Write out the whole listing exactly.

DATA SECTION
________________________

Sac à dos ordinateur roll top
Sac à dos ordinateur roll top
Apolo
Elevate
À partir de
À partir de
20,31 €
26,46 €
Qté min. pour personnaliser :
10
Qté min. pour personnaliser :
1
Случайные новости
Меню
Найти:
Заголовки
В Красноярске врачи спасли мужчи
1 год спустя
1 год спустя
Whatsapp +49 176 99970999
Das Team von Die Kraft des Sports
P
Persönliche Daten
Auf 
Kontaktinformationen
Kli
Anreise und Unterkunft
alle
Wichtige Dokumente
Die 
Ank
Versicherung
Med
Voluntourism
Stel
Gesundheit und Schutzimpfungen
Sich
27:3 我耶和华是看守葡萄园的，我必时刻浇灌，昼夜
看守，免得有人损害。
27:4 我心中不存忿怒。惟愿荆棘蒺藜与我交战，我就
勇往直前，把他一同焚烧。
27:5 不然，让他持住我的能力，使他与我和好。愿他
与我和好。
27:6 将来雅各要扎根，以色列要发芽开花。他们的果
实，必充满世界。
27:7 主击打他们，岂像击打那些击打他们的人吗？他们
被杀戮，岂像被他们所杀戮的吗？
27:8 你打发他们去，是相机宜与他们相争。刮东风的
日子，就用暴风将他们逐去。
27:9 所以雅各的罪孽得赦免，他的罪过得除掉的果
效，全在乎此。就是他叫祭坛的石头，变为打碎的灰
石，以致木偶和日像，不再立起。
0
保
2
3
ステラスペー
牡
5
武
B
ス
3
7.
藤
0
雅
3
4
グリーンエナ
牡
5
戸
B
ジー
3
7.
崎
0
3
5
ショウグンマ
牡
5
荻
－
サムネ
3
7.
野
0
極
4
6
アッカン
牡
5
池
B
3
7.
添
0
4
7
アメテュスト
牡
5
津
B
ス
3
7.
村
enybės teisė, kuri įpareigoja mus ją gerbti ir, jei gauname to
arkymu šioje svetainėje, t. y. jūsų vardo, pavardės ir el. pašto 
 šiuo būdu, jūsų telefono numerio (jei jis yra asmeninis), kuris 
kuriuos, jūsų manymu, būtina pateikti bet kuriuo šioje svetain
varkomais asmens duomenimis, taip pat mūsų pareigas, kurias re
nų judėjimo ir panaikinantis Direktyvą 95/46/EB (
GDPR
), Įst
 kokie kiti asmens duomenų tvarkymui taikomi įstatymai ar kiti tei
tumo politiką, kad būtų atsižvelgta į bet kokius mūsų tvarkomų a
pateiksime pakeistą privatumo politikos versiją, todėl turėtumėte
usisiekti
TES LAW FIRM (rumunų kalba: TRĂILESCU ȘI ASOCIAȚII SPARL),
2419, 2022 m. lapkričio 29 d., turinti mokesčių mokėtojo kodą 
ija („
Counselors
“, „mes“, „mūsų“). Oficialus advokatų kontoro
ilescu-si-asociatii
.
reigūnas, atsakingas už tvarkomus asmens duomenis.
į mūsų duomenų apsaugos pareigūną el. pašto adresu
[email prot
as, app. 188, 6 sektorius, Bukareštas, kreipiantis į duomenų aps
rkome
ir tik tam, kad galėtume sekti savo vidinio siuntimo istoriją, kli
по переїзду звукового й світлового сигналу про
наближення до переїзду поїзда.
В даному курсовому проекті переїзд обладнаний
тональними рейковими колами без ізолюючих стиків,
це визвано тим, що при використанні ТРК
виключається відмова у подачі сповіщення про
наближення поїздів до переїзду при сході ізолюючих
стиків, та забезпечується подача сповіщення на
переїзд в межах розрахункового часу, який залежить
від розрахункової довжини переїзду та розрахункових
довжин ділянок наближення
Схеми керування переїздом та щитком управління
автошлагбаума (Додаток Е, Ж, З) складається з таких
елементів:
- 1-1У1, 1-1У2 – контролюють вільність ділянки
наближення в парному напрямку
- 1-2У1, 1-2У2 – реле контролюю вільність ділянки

________________________

EXERCISE RESULT
Sac à dos ordinateur roll top
Sac à dos ordinateur roll top
Apolo
Elevate
À partir de
À partir de
20,31 €
26,46 €
Qté min. pour personnaliser :
10
Qté min. pour personnaliser :
1
Случайные новости
Меню
Найти:
Заголовки
В Красноярске врачи спасли мужчи
1 год спустя
1 год спустя
Whatsapp +49 176 99970999
Das Team von Die Kraft des Sports
P
Persönliche Daten
Auf 
Kontaktinformationen
Kli
Anreise und Unterkunft
alle
Wichtige Dokumente
Die 
Ank
Versicherung
Med
Voluntourism
Stel
Gesundheit und Schutzimpfungen
Sich
27:3 我耶和华是看守葡萄园的，我必时刻浇灌，昼夜
看守，免得有人损害。
27:4 我心中不存忿怒。惟愿荆棘蒺藜与我交战，我就
勇往直前，把他一同焚烧。
27:5 不然，让他持住我的能力，使他与我和好。愿他
与我和好。
27:6 将来雅各要扎根，以色列要发芽开花。他们的果
实，必充满世界。
27:7 主击打他们，岂像击打那些击打他们的人吗？他们
被杀戮，岂像被他们所杀戮的吗？
27:8 你打发他们去，是相机宜与他们相争。刮东风的
日子，就用暴风将他们逐去。
27:9 所以雅各的罪孽得赦免，他的罪过得除掉的果
效，全在乎此。就是他叫祭坛的石头，变为打碎的灰
石，以致木偶和日像，不再立起。
0
保
2
3
ステラスペー
牡
5
武
B
ス
3
7.
藤
0
雅
3
4
グリーンエナ
牡
5
戸
B
ジー
3
7.
崎
0
3
5
ショウグンマ
牡
5
荻
－
サムネ
3
7.
野
0
極
4
6
アッカン
牡
5
池
B
3
7.
添
0
4
7
アメテュスト
牡
5
津
B
ス
3
7.
村
enybės teisė, kuri įpareigoja mus ją gerbti ir, jei gauname to
arkymu šioje svetainėje, t. y. jūsų vardo, pavardės ir el. pašto 
 šiuo būdu, jūsų telefono numerio (jei jis yra asmeninis), kuris 
kuriuos, jūsų manymu, būtina pateikti bet kuriuo šioje svetain
varkomais asmens duomenimis, taip pat mūsų pareigas, kurias re
nų judėjimo ir panaikinantis Direktyvą 95/46/EB (
GDPR
), Įst
 kokie kiti asmens duomenų tvarkymui taikomi įstatymai ar kiti tei
tumo politiką, kad būtų atsižvelgta į bet kokius mūsų tvarkomų a
pateiksime pakeistą privatumo politikos versiją, todėl turėtumėte
usisiekti
TES LAW FIRM (rumunų kalba: TRĂILESCU ȘI ASOCIAȚII SPARL),
2419, 2022 m. lapkričio 29 d., turinti mokesčių mokėtojo kodą 
ija („
Counselors
“, „mes“, „mūsų“). Oficialus advokatų kontoro
ilescu-si-asociatii
.
reigūnas, atsakingas už tvarkomus asmens duomenis.
į mūsų duomenų apsaugos pareigūną el. pašto adresu
[email prot
as, app. 188, 6 sektorius, Bukareštas, kreipiantis į duomenų aps
rkome
ir tik tam, kad galėtume sekti savo vidinio siuntimo istoriją, kli
по переїзду звукового й світлового сигналу про
наближення до переїзду поїзда.
В даному курсовому проекті переїзд обладнаний
тональними рейковими колами без ізолюючих стиків,
це визвано тим, що при використанні ТРК
виключається відмова у подачі сповіщення про
наближення поїздів до переїзду при сході ізолюючих
стиків, та забезпечується подача сповіщення на
переїзд в межах розрахункового часу, який залежить
від розрахункової довжини переїзду та розрахункових
довжин ділянок наближення
Схеми керування переїздом та щитком управління
автошлагбаума (Додаток Е, Ж, З) складається з таких
елементів:
- 1-1У1, 1-1У2 – контролюють вільність ділянки
наближення в парному напрямку
- 1-2У1, 1-2У2 – реле контролюю вільність ділянки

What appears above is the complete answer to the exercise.